**Supplied data:**
**********

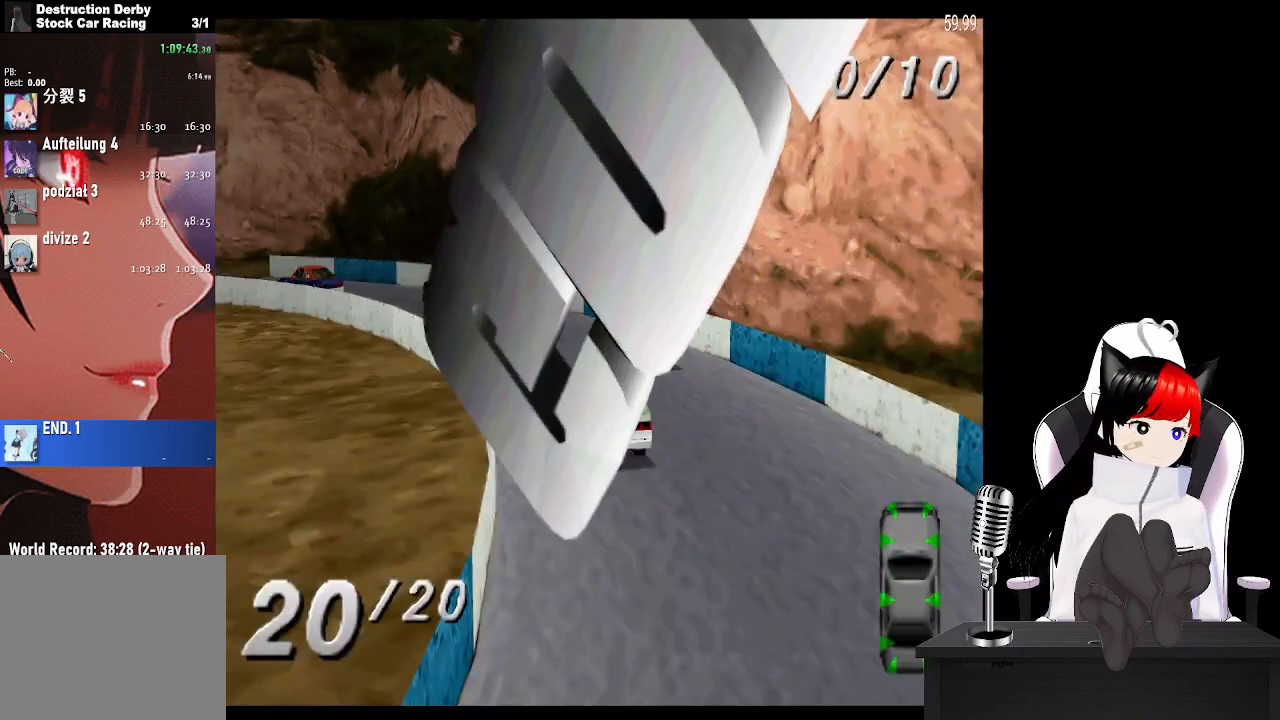
{"buttons": ["CROSS"], "left_stick": "center", "right_stick": "center", "events": []}
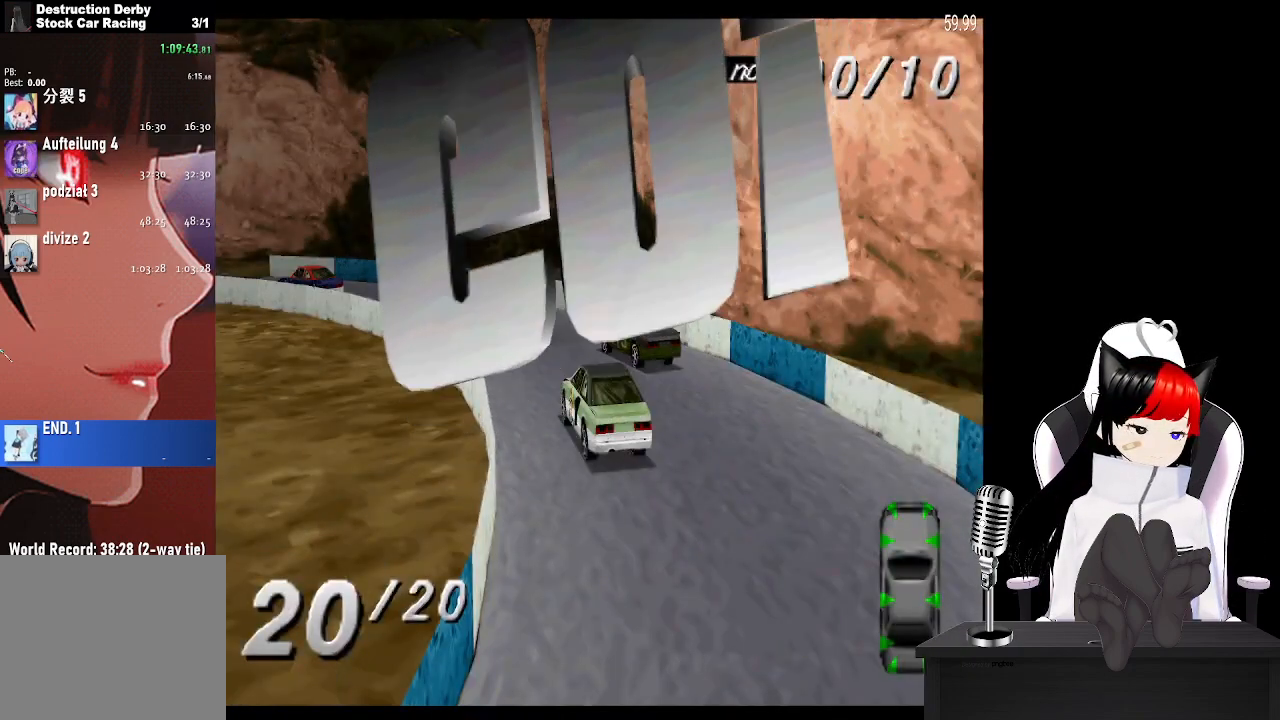
{"buttons": ["CROSS"], "left_stick": "center", "right_stick": "center", "events": []}
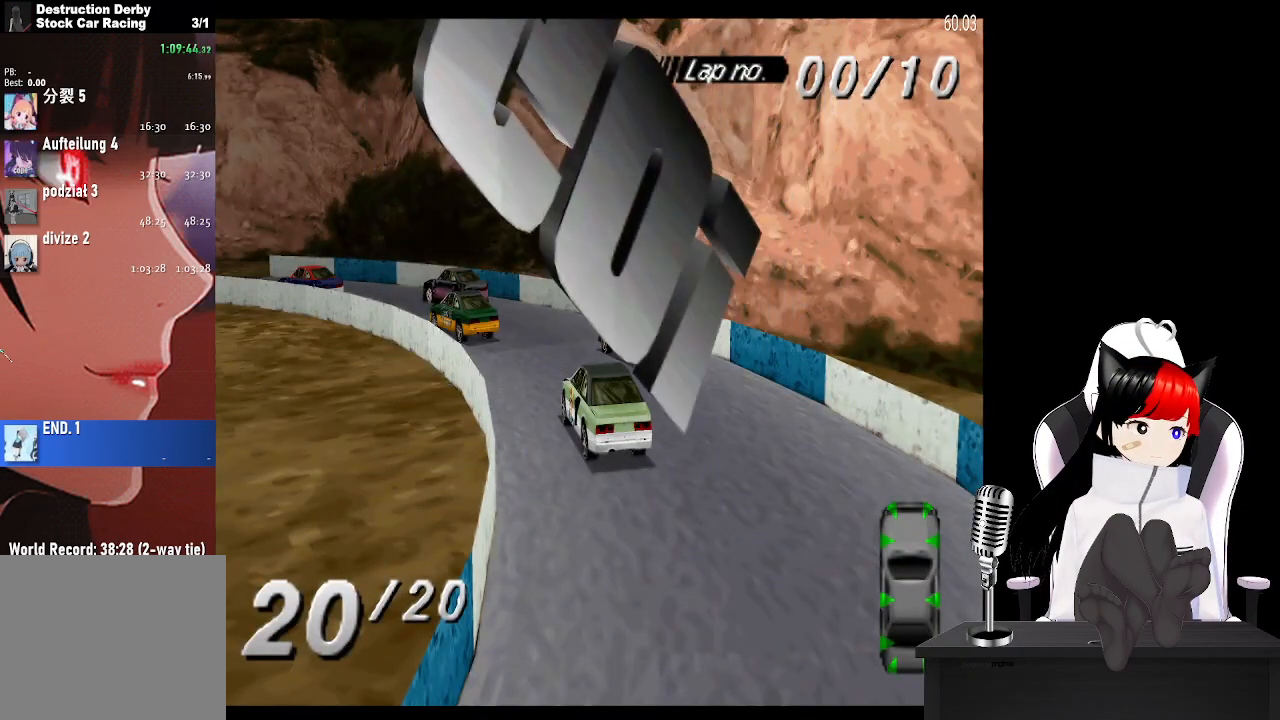
{"buttons": ["CROSS"], "left_stick": "center", "right_stick": "center", "events": []}
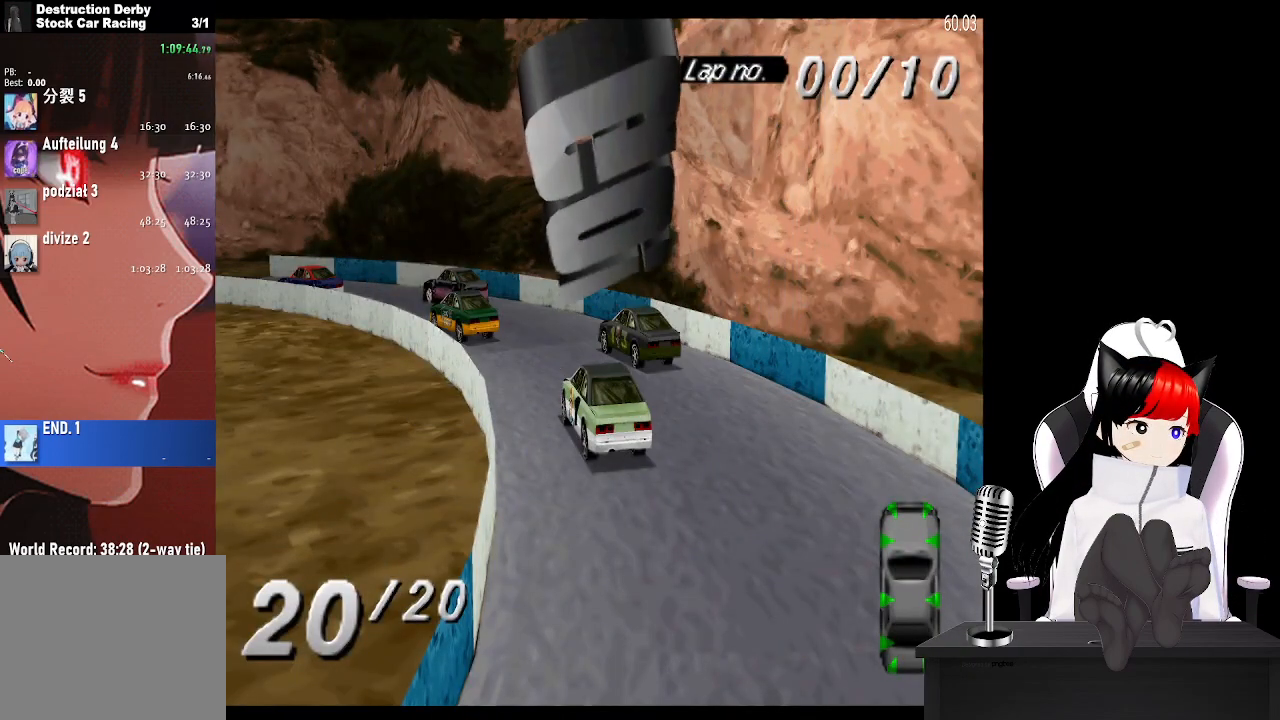
{"buttons": ["CROSS"], "left_stick": "center", "right_stick": "center", "events": []}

**********

**Aim of the exercise:** Repeat verbatim all the material, but not the pictures.

**Result of the task:**
{"buttons": ["CROSS"], "left_stick": "center", "right_stick": "center", "events": []}
{"buttons": ["CROSS"], "left_stick": "center", "right_stick": "center", "events": []}
{"buttons": ["CROSS"], "left_stick": "center", "right_stick": "center", "events": []}
{"buttons": ["CROSS"], "left_stick": "center", "right_stick": "center", "events": []}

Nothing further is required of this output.